Fourth, exercises allow the Guard to deepen ties with a range of stakeholders. U.S. Cyber Command has been instrumental in providing resources and planning for key exercises such as Cyber Guard, a classified drill that began in 2012 with 75 participants and mushroomed to more than 800 in 2017. Defense Department leaders deserve credit for supporting these and other related initiatives. However, several challenges remain, including limited participant access because of a classified exercise environment, limited inclusion of other federal agencies and critical infrastructure owners, and inadequate incorporation of joint physical-cyber scenarios. Moreover, the Defense Department should expand unclassified exercises such as Cyber Shield, which tests the readiness and capabilities of the Guard’s DCOEs. This should be coupled with ensuring that assets in the Guard are available in every state, not only those that are home to major technology firms, such as California, Washington, Maryland and Massachusetts. To that end, exercises that test the EMAC procedures in the context of a cyber incident are essential. 
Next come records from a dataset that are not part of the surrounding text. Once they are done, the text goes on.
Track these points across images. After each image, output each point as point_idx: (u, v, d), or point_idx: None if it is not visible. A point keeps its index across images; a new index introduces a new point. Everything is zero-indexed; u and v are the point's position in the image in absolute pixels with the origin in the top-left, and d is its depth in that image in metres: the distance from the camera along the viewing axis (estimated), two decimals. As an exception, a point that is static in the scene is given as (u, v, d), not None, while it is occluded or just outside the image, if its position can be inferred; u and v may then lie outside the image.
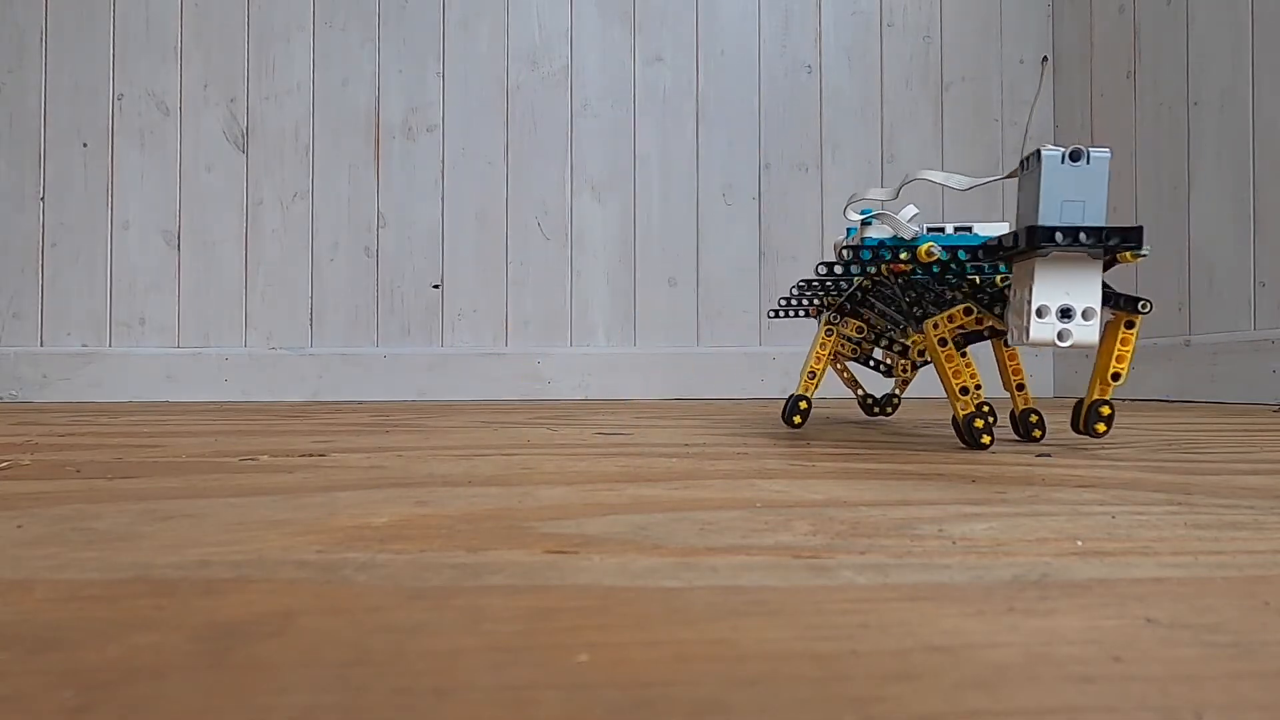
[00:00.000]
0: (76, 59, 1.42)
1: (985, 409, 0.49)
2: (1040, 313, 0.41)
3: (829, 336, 0.63)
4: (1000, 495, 0.32)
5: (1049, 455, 0.48)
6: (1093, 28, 1.49)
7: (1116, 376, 0.48)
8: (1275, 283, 1.12)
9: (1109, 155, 0.41)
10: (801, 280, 0.67)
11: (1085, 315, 0.42)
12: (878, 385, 1.48)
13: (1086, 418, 0.50)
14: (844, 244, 0.57)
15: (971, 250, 0.47)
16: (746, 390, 1.50)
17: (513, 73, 1.49)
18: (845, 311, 0.63)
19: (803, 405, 0.61)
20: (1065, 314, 0.42)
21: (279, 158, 1.45)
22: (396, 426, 0.73)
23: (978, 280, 0.56)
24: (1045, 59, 1.60)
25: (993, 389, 1.27)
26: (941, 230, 0.57)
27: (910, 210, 0.58)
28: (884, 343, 0.66)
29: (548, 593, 0.18)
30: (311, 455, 0.47)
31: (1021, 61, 1.59)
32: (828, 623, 0.16)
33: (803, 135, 1.54)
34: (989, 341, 0.54)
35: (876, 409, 0.78)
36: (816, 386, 0.62)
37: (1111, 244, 0.40)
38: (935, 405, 1.20)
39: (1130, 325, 0.46)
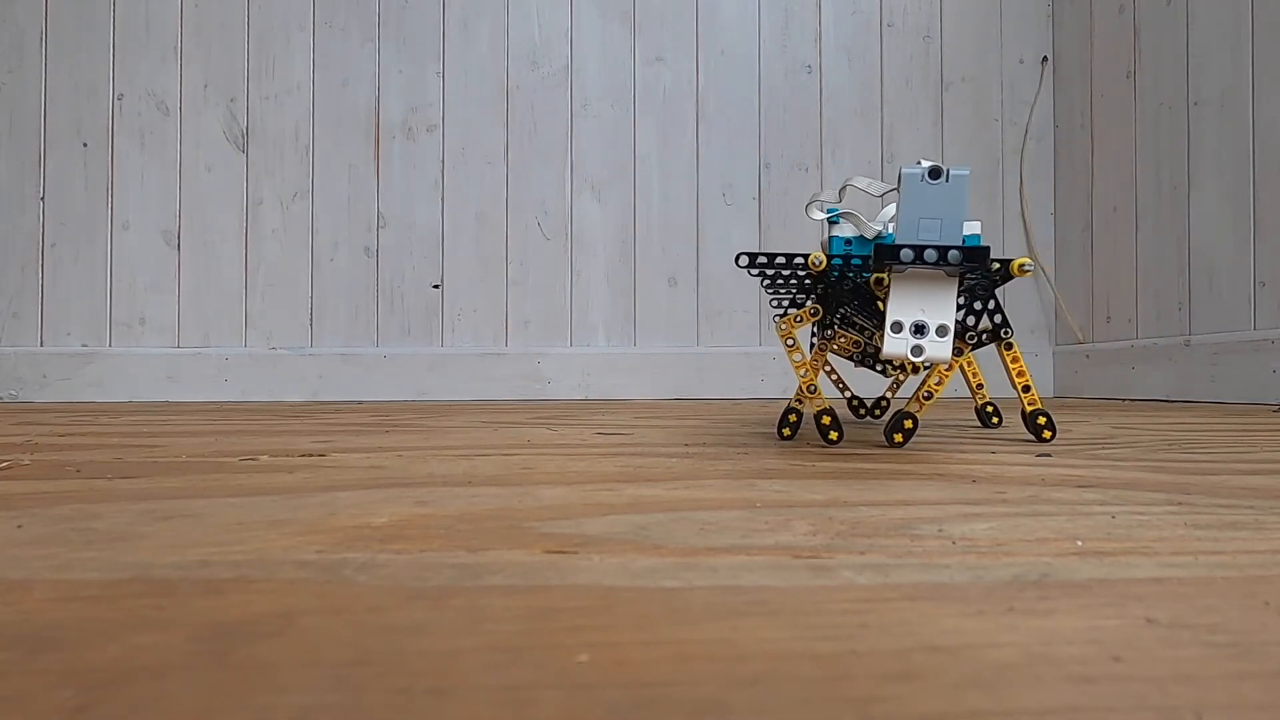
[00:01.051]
0: (76, 59, 1.42)
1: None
2: (895, 328, 0.42)
3: (821, 348, 0.62)
4: (1000, 495, 0.32)
5: (1049, 455, 0.48)
6: (1093, 28, 1.49)
7: (1027, 389, 0.53)
8: (1275, 283, 1.12)
9: (968, 173, 0.41)
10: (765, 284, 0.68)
11: (939, 332, 0.42)
12: (865, 387, 1.48)
13: (1029, 424, 0.54)
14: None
15: (864, 259, 0.48)
16: (746, 390, 1.50)
17: (513, 73, 1.49)
18: (836, 316, 0.63)
19: (792, 418, 0.59)
20: (919, 330, 0.42)
21: (279, 158, 1.45)
22: (396, 426, 0.73)
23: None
24: (1045, 59, 1.60)
25: (1000, 389, 1.26)
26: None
27: (892, 210, 0.59)
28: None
29: (548, 593, 0.18)
30: (311, 455, 0.47)
31: (1021, 61, 1.59)
32: (828, 623, 0.16)
33: (803, 135, 1.54)
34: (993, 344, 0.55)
35: (864, 411, 0.78)
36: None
37: (953, 264, 0.40)
38: (939, 406, 1.20)
39: (1008, 348, 0.50)
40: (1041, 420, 0.55)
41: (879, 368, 0.64)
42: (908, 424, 0.51)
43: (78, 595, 0.18)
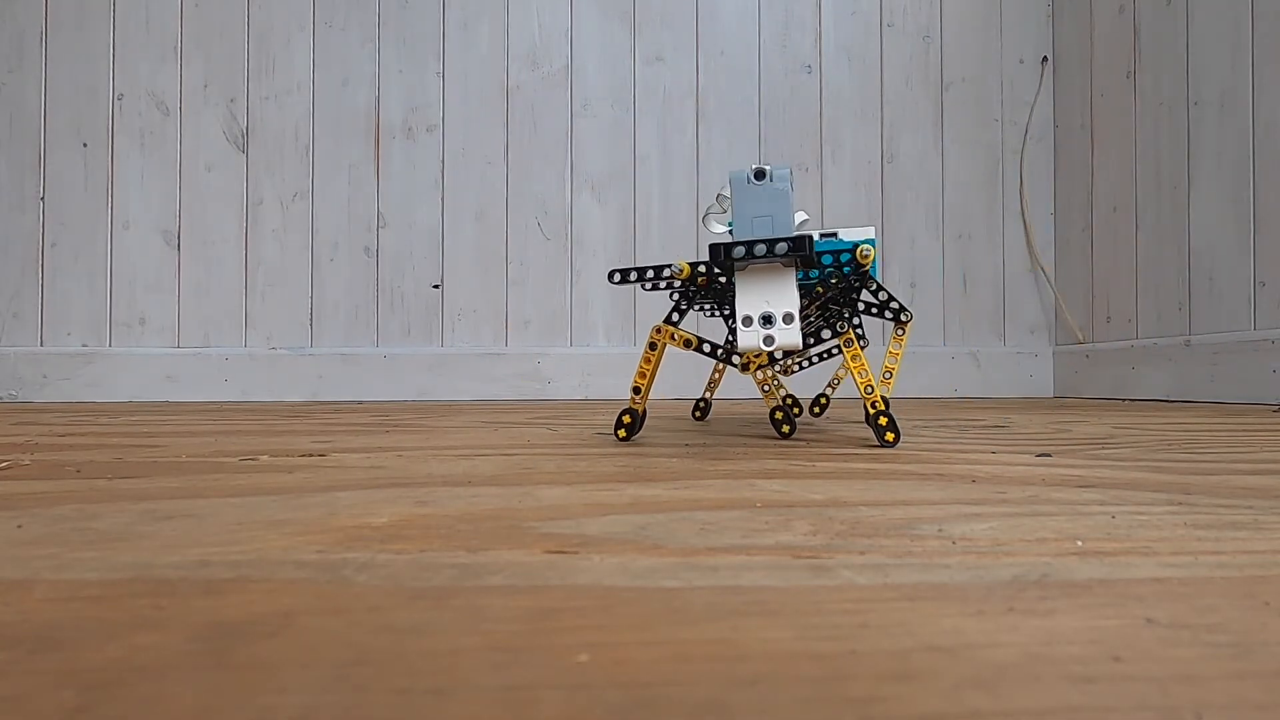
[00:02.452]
0: (76, 59, 1.42)
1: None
2: (745, 322, 0.44)
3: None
4: (1000, 495, 0.32)
5: (1049, 455, 0.48)
6: (1093, 28, 1.49)
7: (870, 389, 0.53)
8: (1275, 283, 1.12)
9: (789, 171, 0.44)
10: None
11: (785, 319, 0.44)
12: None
13: (872, 426, 0.54)
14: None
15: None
16: (746, 390, 1.50)
17: (513, 73, 1.49)
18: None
19: (627, 419, 0.55)
20: (767, 320, 0.44)
21: (279, 158, 1.45)
22: (396, 426, 0.73)
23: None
24: (1045, 59, 1.60)
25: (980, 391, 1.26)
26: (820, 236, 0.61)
27: (801, 215, 0.60)
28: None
29: (548, 593, 0.18)
30: (311, 455, 0.47)
31: (1021, 61, 1.59)
32: (828, 623, 0.16)
33: (803, 135, 1.54)
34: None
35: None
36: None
37: (783, 253, 0.43)
38: (928, 406, 1.20)
39: (900, 331, 0.52)
40: (883, 421, 0.54)
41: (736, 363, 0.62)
42: (884, 420, 0.52)
43: (78, 595, 0.18)
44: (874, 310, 0.62)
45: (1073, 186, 1.55)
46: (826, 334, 0.53)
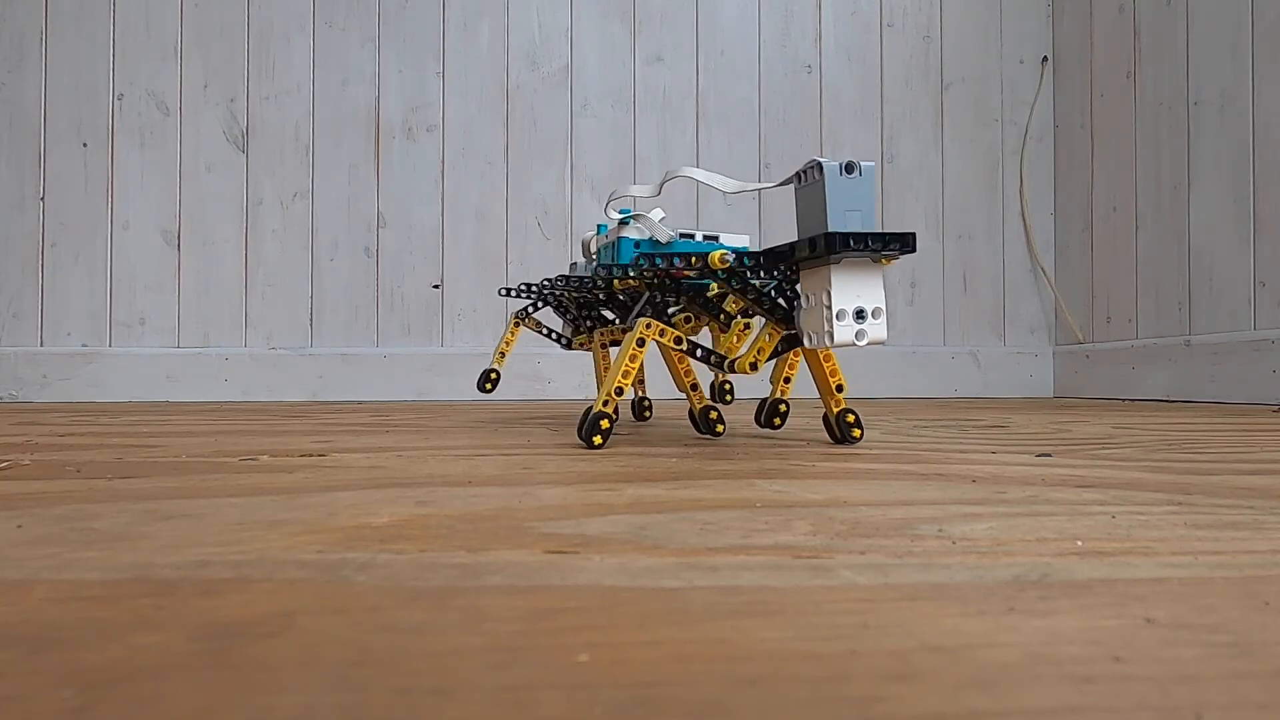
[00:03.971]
0: (76, 59, 1.42)
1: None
2: (840, 315, 0.44)
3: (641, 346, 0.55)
4: (1000, 495, 0.32)
5: (1049, 455, 0.48)
6: (1093, 28, 1.49)
7: (840, 388, 0.54)
8: (1275, 283, 1.12)
9: (874, 166, 0.44)
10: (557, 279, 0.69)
11: (874, 314, 0.44)
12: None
13: (839, 426, 0.54)
14: (604, 240, 0.62)
15: (756, 257, 0.48)
16: (746, 390, 1.50)
17: (513, 73, 1.49)
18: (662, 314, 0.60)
19: (604, 424, 0.51)
20: (859, 315, 0.44)
21: (279, 158, 1.45)
22: (396, 426, 0.73)
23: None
24: (1045, 59, 1.60)
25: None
26: (691, 236, 0.60)
27: (658, 213, 0.60)
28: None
29: (548, 593, 0.18)
30: (311, 455, 0.47)
31: (1021, 61, 1.59)
32: (828, 623, 0.16)
33: (803, 135, 1.54)
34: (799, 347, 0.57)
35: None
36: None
37: (892, 249, 0.43)
38: (928, 406, 1.20)
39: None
40: (851, 418, 0.55)
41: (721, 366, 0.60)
42: (851, 418, 0.54)
43: (78, 595, 0.18)
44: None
45: (1073, 186, 1.55)
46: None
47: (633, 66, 1.51)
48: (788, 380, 0.58)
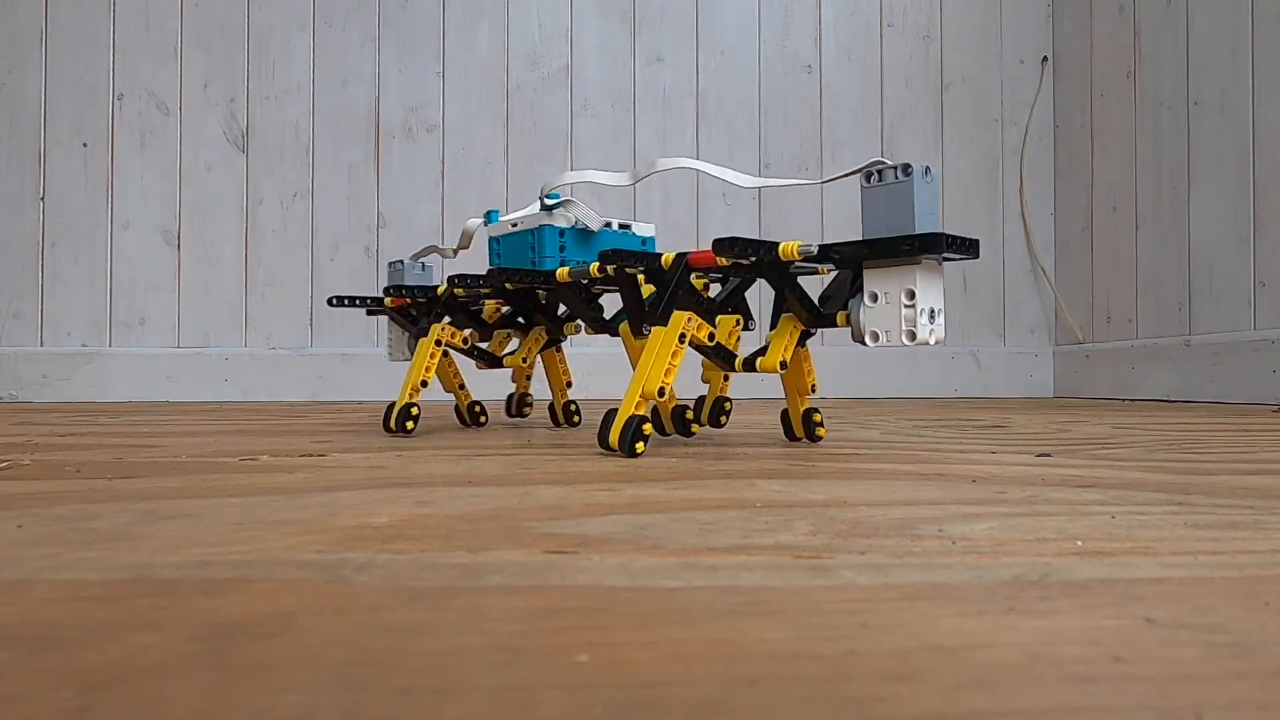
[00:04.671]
0: (76, 59, 1.42)
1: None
2: (922, 314, 0.45)
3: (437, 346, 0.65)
4: (1000, 495, 0.32)
5: (1049, 455, 0.48)
6: (1093, 28, 1.49)
7: (814, 388, 0.55)
8: (1275, 283, 1.12)
9: (931, 169, 0.45)
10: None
11: (937, 314, 0.46)
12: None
13: (806, 425, 0.55)
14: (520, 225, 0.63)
15: (825, 249, 0.48)
16: (746, 390, 1.50)
17: (513, 73, 1.49)
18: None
19: (647, 429, 0.48)
20: (931, 314, 0.45)
21: (279, 158, 1.45)
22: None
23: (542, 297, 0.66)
24: (1045, 59, 1.60)
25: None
26: (609, 225, 0.62)
27: (583, 209, 0.62)
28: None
29: (548, 593, 0.18)
30: (311, 455, 0.47)
31: (1021, 61, 1.59)
32: (828, 623, 0.16)
33: (803, 135, 1.54)
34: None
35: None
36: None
37: (973, 252, 0.44)
38: (928, 406, 1.20)
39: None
40: (818, 418, 0.56)
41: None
42: (818, 417, 0.55)
43: (78, 595, 0.18)
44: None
45: (1073, 186, 1.55)
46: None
47: (633, 66, 1.51)
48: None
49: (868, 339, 0.45)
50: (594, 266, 0.53)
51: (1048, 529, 0.25)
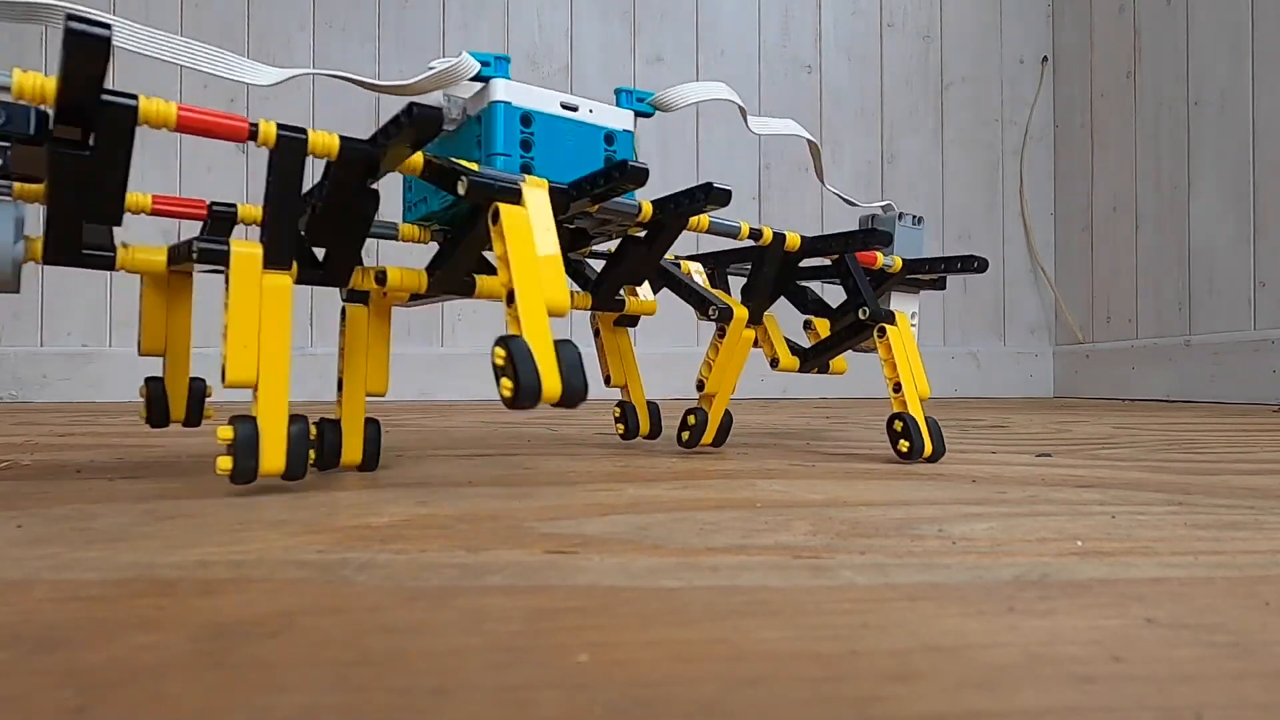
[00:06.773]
0: (76, 59, 1.42)
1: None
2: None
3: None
4: (1000, 495, 0.32)
5: (1049, 455, 0.48)
6: (1093, 28, 1.49)
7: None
8: (1275, 283, 1.12)
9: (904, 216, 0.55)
10: None
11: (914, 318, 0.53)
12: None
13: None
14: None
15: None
16: (746, 390, 1.50)
17: (513, 73, 1.49)
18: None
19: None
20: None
21: (279, 158, 1.45)
22: (397, 426, 0.73)
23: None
24: (1045, 59, 1.59)
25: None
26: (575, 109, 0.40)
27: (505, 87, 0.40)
28: None
29: (548, 593, 0.18)
30: (311, 455, 0.47)
31: (1021, 61, 1.59)
32: (828, 623, 0.16)
33: (803, 135, 1.54)
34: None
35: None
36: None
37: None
38: (928, 406, 1.20)
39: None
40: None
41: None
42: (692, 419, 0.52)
43: (78, 595, 0.18)
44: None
45: (1073, 186, 1.55)
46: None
47: (633, 66, 1.51)
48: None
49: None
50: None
51: (1048, 529, 0.25)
Finally, Congress has an important role to play. In 2013, a bipartisan group of senators introduced the unsuccessful Cyber Warrior Act, which would have placed a Guard cyber and computer network incident response team in every state. The following year, the 2014 National Defense Authorization Act (NDAA) mandated an assessment of, and strategy for, the role that Guard and reserve components could play in federal cyber missions. The result was the CMF (see above). By 2017, another bipartisan group of senators introduced legislation that amended the 2007 NDAA and required the Defense Department to establish and maintain (within one year) a database of Defense Department emergency response capabilities that included the cyber capabilities of the reserves and the Guard. Other legislation that same year would have established “reserve component cyber civil support teams.”  Known as the Major General Tim Lowenberg National Guard Cyber Defenders Act, this legislation calls for the prompt implementation of these teams, allowing for a five-year deadline that runs no later than September 30, 2022. These bills have not advanced, however.

Conclusion

In an April 2018 hearing, Eric Rosenbach, a former Defense Department official and political appointee with oversight of the Guard, stressed the need for state governments to strengthen the role that the Guard and state-run fusion centers play in election-related threat information sharing. At the time, Rosenbach’s comments were in the context of election security, but the same principle applies to critical infrastructure protection more generally. The Guard is a bottom-up resource with strong lateral reach and a unique ability to transition between state and federal missions. As such, it is a natural fit to help strengthen operational collaboration among federal authorities, state and local government, and private industry when it comes to protecting critical infrastructure.

More recently Rosenbach stressed that “the National Guard’s dual constitutional authorities make it exceptionally suited for cyber defense. Its geographically dispersed forces coupled with existing trust networks give way for hybrid benefits that should be utilized more broadly.” Cybersecurity policymakers in Washington, D.C., and every state should start treating the Guard as an indispensable component of a national cyber strategy. They can start by clarifying its express authority to engage in cyber defense and providing adequate resources to perform this critical mission.